Gibraltar Preparing For U.K.Online Gambling Legal Battle

Published Wednesday, February 06, 2013 -

The newest effort by the British government to get a firm grip on the online gambling industry by reforming its tax regime is hitting few snags as other jurisdictions gives the proposal a run for its money. It seems that the lawyers are going to battle over the UK Department for Culture, Media and Sport’s significant changes to current gambling laws in the United Kingdom.

The Gibraltar Betting and Gaming Association has revealed it is against the proposed draft legislation being introduced in the U.K. parliament. Gibraltar will be adversely affected they say by the elimination of the current system know as the white list. The white list system enables those online gambling operators registered in Gibraltar to advertize and offer their services in the U.K. as a recognized licensing jurisdiction. The new gambling framework will require those operations in Gibraltar to apply for a U.K. Gambling Commission license to operate and be subject to same taxes as all of the rest of the registered operators.

Gibraltar Betting and Gaming Association is accusing the government of the U.K. of making these changes to make more money and to catch more revenues from an industry that has left Britain to work offshore where the taxes and fees are much less.
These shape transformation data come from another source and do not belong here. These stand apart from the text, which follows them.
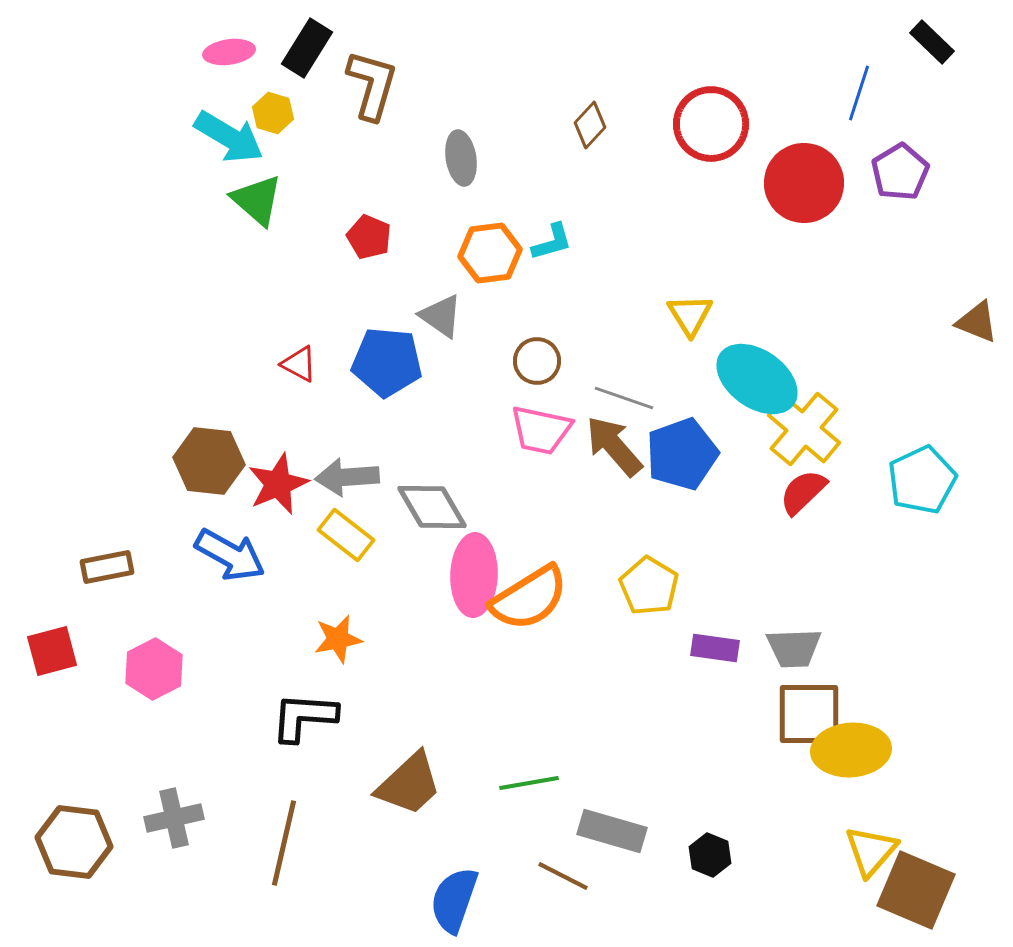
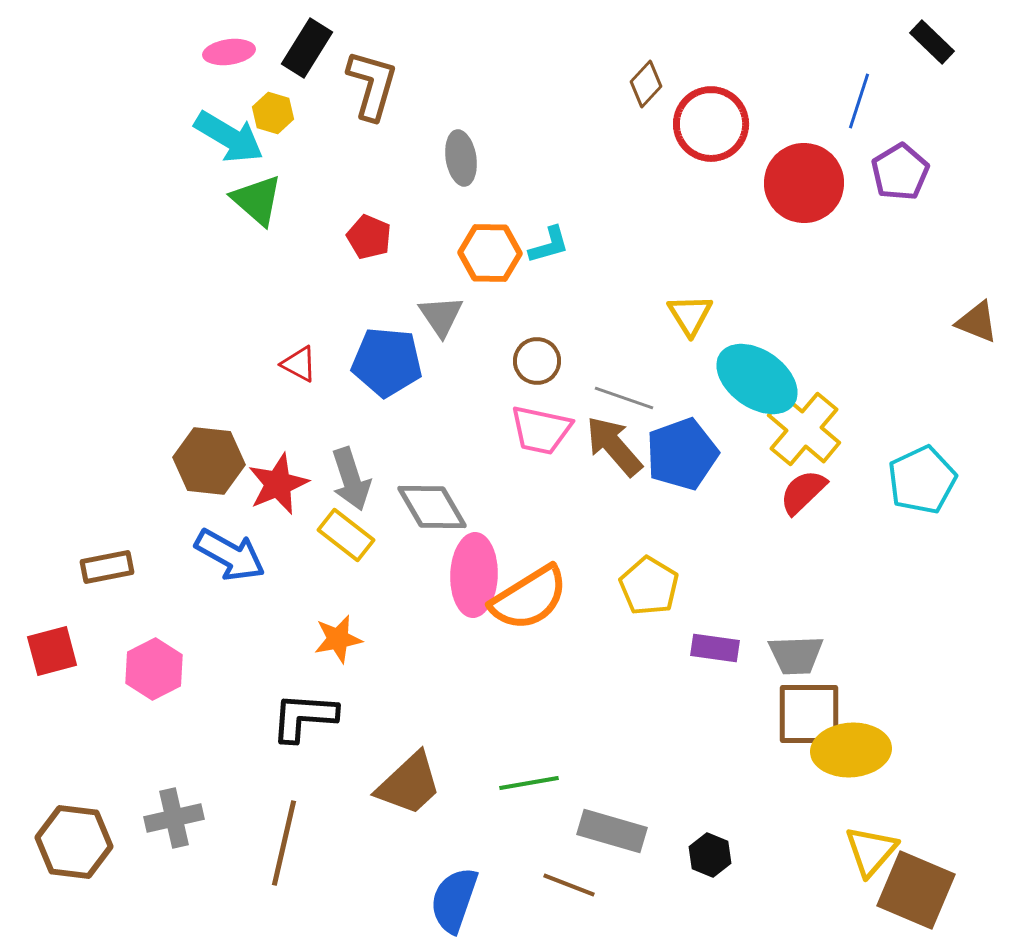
blue line at (859, 93): moved 8 px down
brown diamond at (590, 125): moved 56 px right, 41 px up
cyan L-shape at (552, 242): moved 3 px left, 3 px down
orange hexagon at (490, 253): rotated 8 degrees clockwise
gray triangle at (441, 316): rotated 21 degrees clockwise
gray arrow at (347, 477): moved 4 px right, 2 px down; rotated 104 degrees counterclockwise
gray trapezoid at (794, 648): moved 2 px right, 7 px down
brown line at (563, 876): moved 6 px right, 9 px down; rotated 6 degrees counterclockwise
The Gibraltar Betting and Gaming Association revealed in a statement, "From a regulatory perspective, the only possible and partial justification for the Draft Bill is based on perceived but unsubstantiated threat to UK customers arising from operators in emerging jurisdictions targeting the UK market," Continuing the Association said, "Even if this limited justification was proven, the Draft Bill is clearly disproportionate since it does not bolster the current white list (including EEA) regime with a requirement for increased reciprocity in the exchange of information and management of consumer protection." As Gibraltar argues the decidedly negative affect that the UK gambling changes will bring, the GBGA said that it has set aside £500,000 to pursue legal action.